Michael Hudson writes:
The former Soviet Russia and other [communist] economies had NO payment of rent. But they had land. Because Russia did not collect the rent for land it led to inefficiency. Bureaucrats let the "best" flats in a city to Communist Party members in return for favours.
I visited Minsk in 1983. They had a huge, successful tractor factory whose grounds on one side of the city spread from almost the centre to the outskrits. It consisted of a rambling network of workshops and loads of wasted space. I asked the factory manager how much they paid for the site? He answered (through an interpretor) "You have to realise this is a communist economy and the land is free".
His factory was prohibiting other potenial industries and enterprises (such as worker or consumer co-ops) from operating on the most productive sites. Even our trade union-owned hotel was on the outskirts of town close to a forest.

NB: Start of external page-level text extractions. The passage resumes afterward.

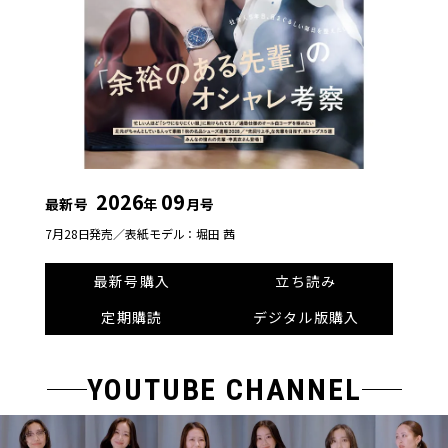
2026
09
最新号
年
月号
7月28日発売／
表紙モデル：堀田 茜
最新号購入
立ち読み
定期購読
デジタル版購入
YOUTUBE CHANNEL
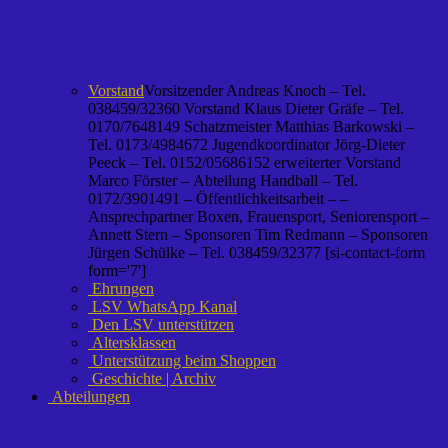
Vorstand
Vorsitzender Andreas Knoch – Tel.
038459/32360 Vorstand Klaus Dieter Gräfe – Tel.
0170/7648149 Schatzmeister Matthias Barkowski –
Tel. 0173/4984672 Jugendkoordinator Jörg-Dieter
Peeck – Tel. 0152/05686152 erweiterter Vorstand
Marco Förster – Abteilung Handball – Tel.
0172/3901491 – Öffentlichkeitsarbeit – –
Ansprechpartner Boxen, Frauensport, Seniorensport –
Annett Stern – Sponsoren Tim Redmann – Sponsoren
Jürgen Schülke – Tel. 038459/32377 [si-contact-form
form='7']
Ehrungen
LSV WhatsApp Kanal
Den LSV unterstützen
Altersklassen
Unterstützung beim Shoppen
Geschichte | Archiv
Abteilungen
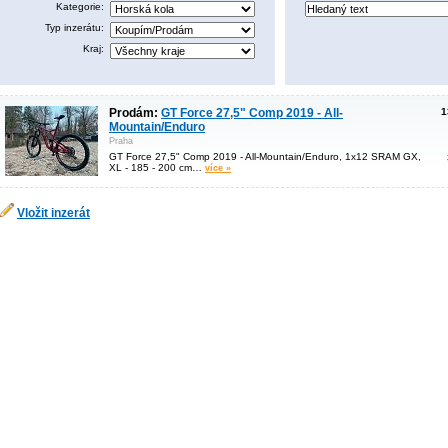
Kategorie:
Typ inzerátu:
Kraj:
Prodám:
GT Force 27,5" Comp 2019 - All-
1
Mountain/Enduro
Praha
GT Force 27,5" Comp 2019 - All-Mountain/Enduro, 1x12 SRAM GX,
XL - 185 - 200 cm…
více »
Vložit inzerát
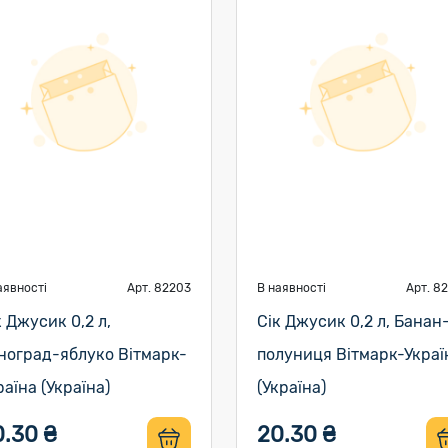
аявності
Арт. 82203
В наявності
Арт. 8
к Джусик 0,2 л,
Сік Джусик 0,2 л, Банан
ноград-яблуко Вітмарк-
полуниця Вітмарк-Украї
раїна (Україна)
(Україна)
0.30 ₴
20.30 ₴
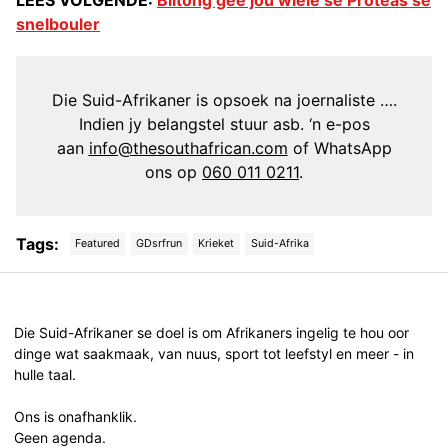
LEES VOLGENDE:
Biltong gee jou wiele sê Proteas se
snelbouler
Die Suid-Afrikaner is opsoek na joernaliste ….
Indien jy belangstel stuur asb. ‘n e-pos
aan
info@thesouthafrican.com
of WhatsApp
ons op
060 011 0211
.
Tags:
Featured
GDsrfrun
Krieket
Suid-Afrika
Post
navigation
Die Suid-Afrikaner se doel is om Afrikaners ingelig te hou oor
dinge wat saakmaak, van nuus, sport tot leefstyl en meer - in
hulle taal.
Ons is onafhanklik.
Geen agenda.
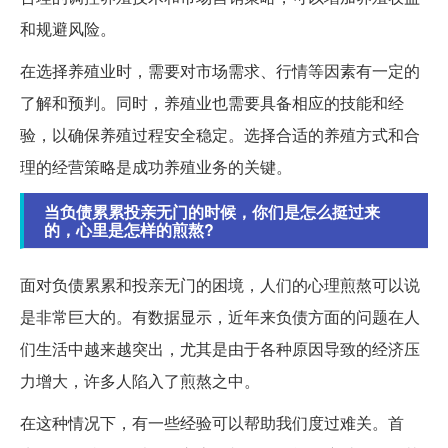
和规避风险。
在选择养殖业时，需要对市场需求、行情等因素有一定的
了解和预判。同时，养殖业也需要具备相应的技能和经
验，以确保养殖过程安全稳定。选择合适的养殖方式和合
理的经营策略是成功养殖业务的关键。
当负债累累投亲无门的时候，你们是怎么挺过来
的，心里是怎样的煎熬?
面对负债累累和投亲无门的困境，人们的心理煎熬可以说
是非常巨大的。有数据显示，近年来负债方面的问题在人
们生活中越来越突出，尤其是由于各种原因导致的经济压
力增大，许多人陷入了煎熬之中。
在这种情况下，有一些经验可以帮助我们度过难关。首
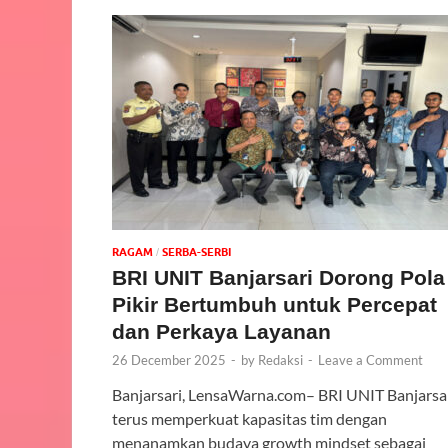
‎RAGAM
SERBA-SERBI
/
BRI UNIT Banjarsari Dorong Pola
Pikir Bertumbuh untuk Percepat
dan Perkaya Layanan
26 December 2025
-
by
Redaksi
-
Leave a Comment
Banjarsari, LensaWarna.com– BRI UNIT Banjarsa
terus memperkuat kapasitas tim dengan
menanamkan budaya growth mindset sebagai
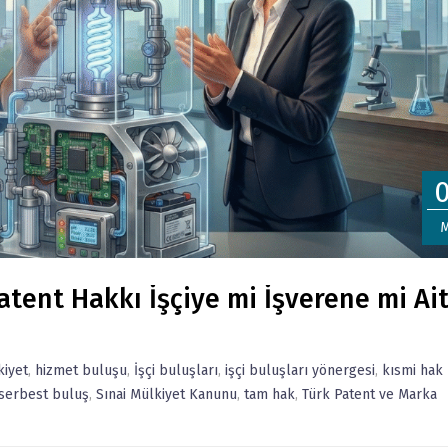
M
tent Hakkı İşçiye mi İşverene mi Ait
kiyet
,
hizmet buluşu
,
İşçi buluşları
,
işçi buluşları yönergesi
,
kısmi hak
serbest buluş
,
Sınai Mülkiyet Kanunu
,
tam hak
,
Türk Patent ve Marka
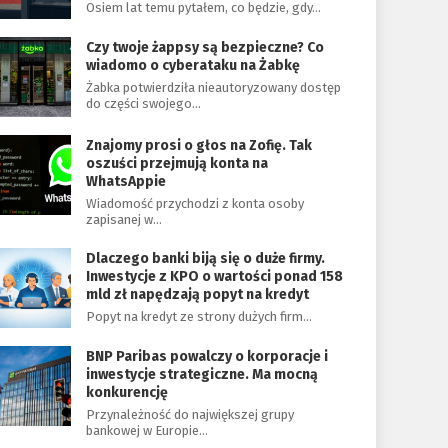
Osiem lat temu pytałem, co będzie, gdy…
Czy twoje żappsy są bezpieczne? Co
wiadomo o cyberataku na Żabkę
Żabka potwierdziła nieautoryzowany dostęp
do części swojego…
Znajomy prosi o głos na Zofię. Tak
oszuści przejmują konta na
WhatsAppie
Wiadomość przychodzi z konta osoby
zapisanej w…
Dlaczego banki biją się o duże firmy.
Inwestycje z KPO o wartości ponad 158
mld zł napędzają popyt na kredyt
Popyt na kredyt ze strony dużych firm…
BNP Paribas powalczy o korporacje i
inwestycje strategiczne. Ma mocną
konkurencję
Przynależność do największej grupy
bankowej w Europie…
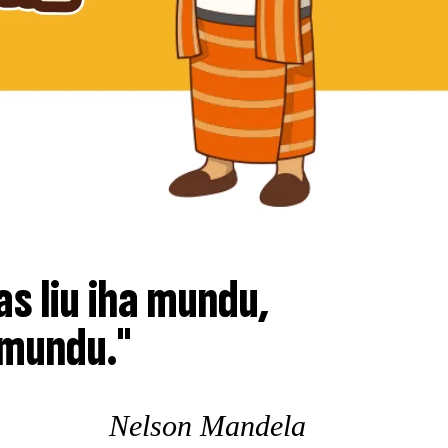
s liu iha mundu,
 mundu."
Nelson Mandela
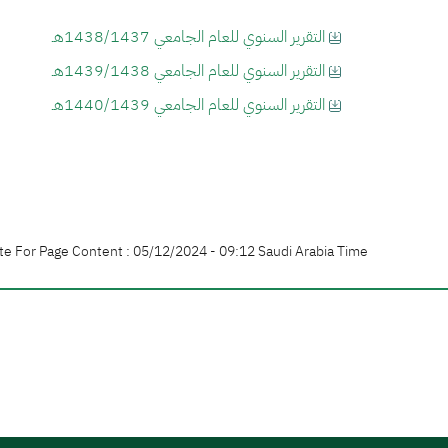
التقرير السنوي للعام الجامعي 1438/1437هـ
التقرير السنوي للعام الجامعي 1439/1438هـ
التقرير السنوي للعام الجامعي 1440/1439هـ
te For Page Content : 05/12/2024 - 09:12 Saudi Arabia Time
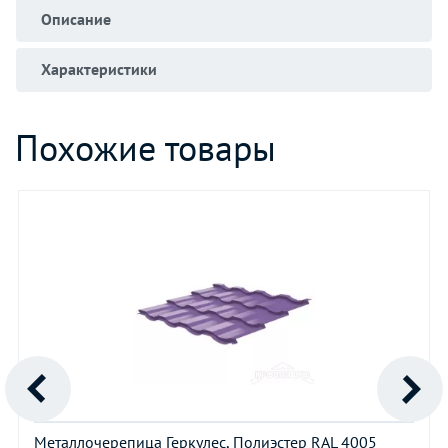
Описание
Характеристики
Похожие товары
Металлочерепица Геркулес, Полиэстер RAL 4005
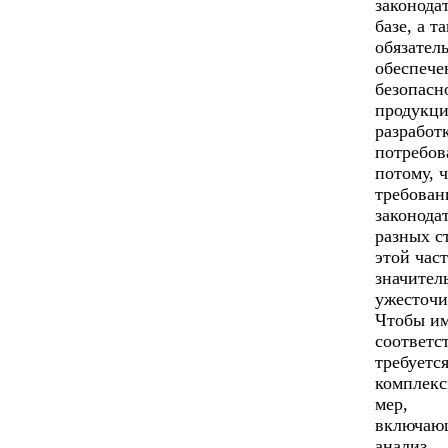
законода
базе, а т
обязател
обеспече
безопасн
продукци
разработ
потребов
потому, 
требован
законода
разных с
этой час
значител
ужесточи
Чтобы и
соответс
требуетс
комплекс
мер,
включаю
анализ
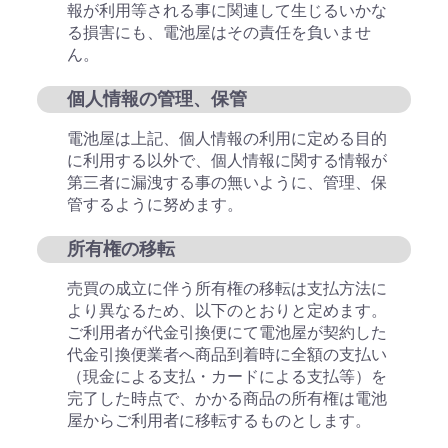
報が利用等される事に関連して生じるいかな
る損害にも、電池屋はその責任を負いませ
ん。
個人情報の管理、保管
電池屋は上記、個人情報の利用に定める目的
に利用する以外で、個人情報に関する情報が
第三者に漏洩する事の無いように、管理、保
管するように努めます。
所有権の移転
売買の成立に伴う所有権の移転は支払方法に
より異なるため、以下のとおりと定めます。
ご利用者が代金引換便にて電池屋が契約した
代金引換便業者へ商品到着時に全額の支払い
（現金による支払・カードによる支払等）を
完了した時点で、かかる商品の所有権は電池
屋からご利用者に移転するものとします。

If the manager had had to pay the economic rent for the site then he/she would have contracted the amount of space used, probably to the cheapest land on the outskirts or maybe close to a highway or railhead. But releasing a huge amount of land for other productive purposes. In addition the state would have received a considerable income from land rent from all users especially with new enterprises springing up on favourable available sites.
In the former communist Yugoslavia under Tito, I once read of a dispute between a forestry co-op and the local town about who should pay for a new road. The town council refused to finance it as the forestry co-op would be the main beneficiaries. The co-op refused to pay as they claimed that it was the civic duty of the town council to build roads. As far as I know - the road was never built!
Now if the Communists had not just nationalised land - but also charged the full economic rent how efficient would the Soviet system have become?